もったいないことにシリーズ最終巻。“時代と作者・モデルのバックボーンから読み解く名画”という著者の視点はとても面白いので、別のテーマでまたぜひ書いてほしいと思う。また、全巻通じて、“よく知られた傑作”と“知る人ぞ知るややマニアックな名画”との選択バランスと構成が絶妙。このあたりは以前からよく名画にまつわるテキスト本を出していた出版社の特色もあると思う。さて、今巻で自分がもっとも気に入ったのは、アニエス・ソレルという最初の公妾と呼ばれるモデルを得て描かれたキッチュさが妙に現代と通じる『ムーランの聖母子』(ジャン・フーケ)。
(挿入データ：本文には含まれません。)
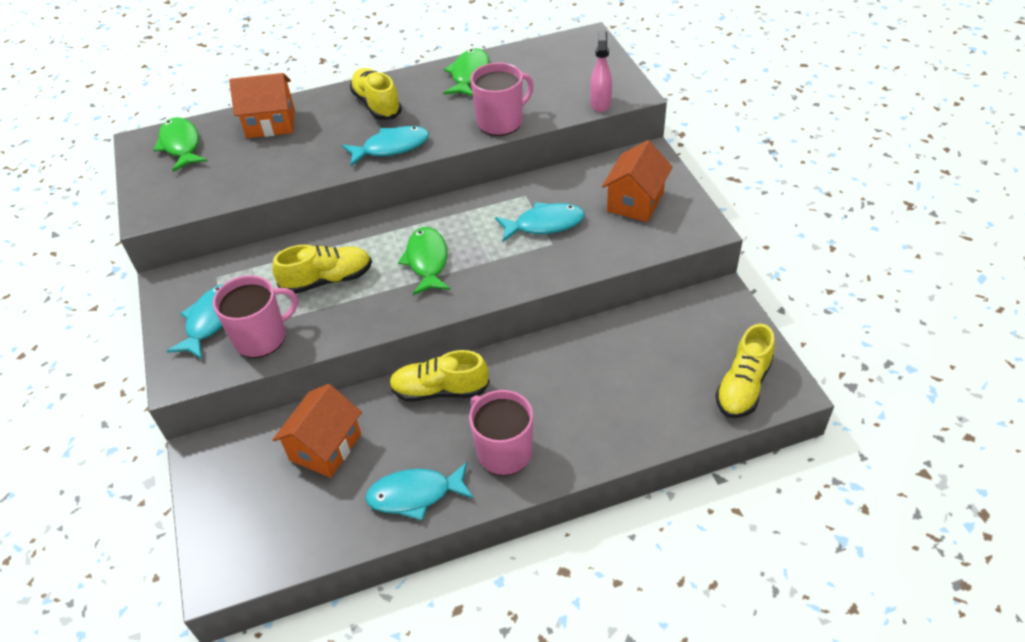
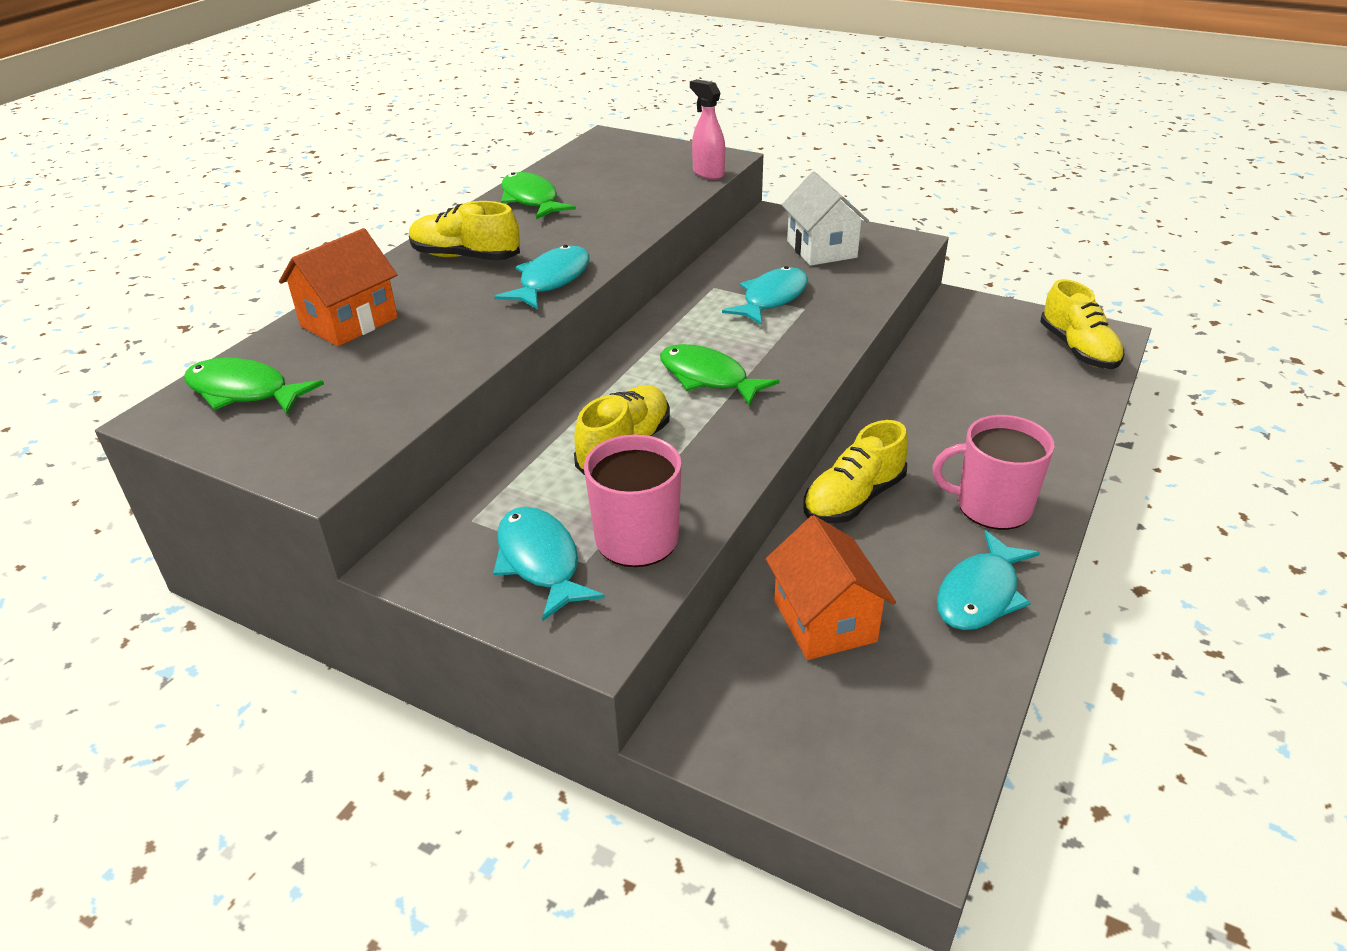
camera: 45 degrees left, 10 degrees down
pink mug [471,62,534,136] -> none
orange house [602,140,673,222] -> white house [782,172,869,266]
構成主義的な聖母のボディデッサンや原色で塗られた天使が強烈。モデルが美肌をつくるために日々水銀を塗りたくっていたという“逸話”部分もぞっとさせられる。また、じわじわくる怖さとして、名画がよく描く“無関心なモブキャラ”に注目した伝ブリューゲルの『イカロスの墜落』も趣深い。最近になって所蔵美術館がようやくブリューゲルの真作としては疑念があると認めたという、一見関連のない最後の一文もなにやら不気味。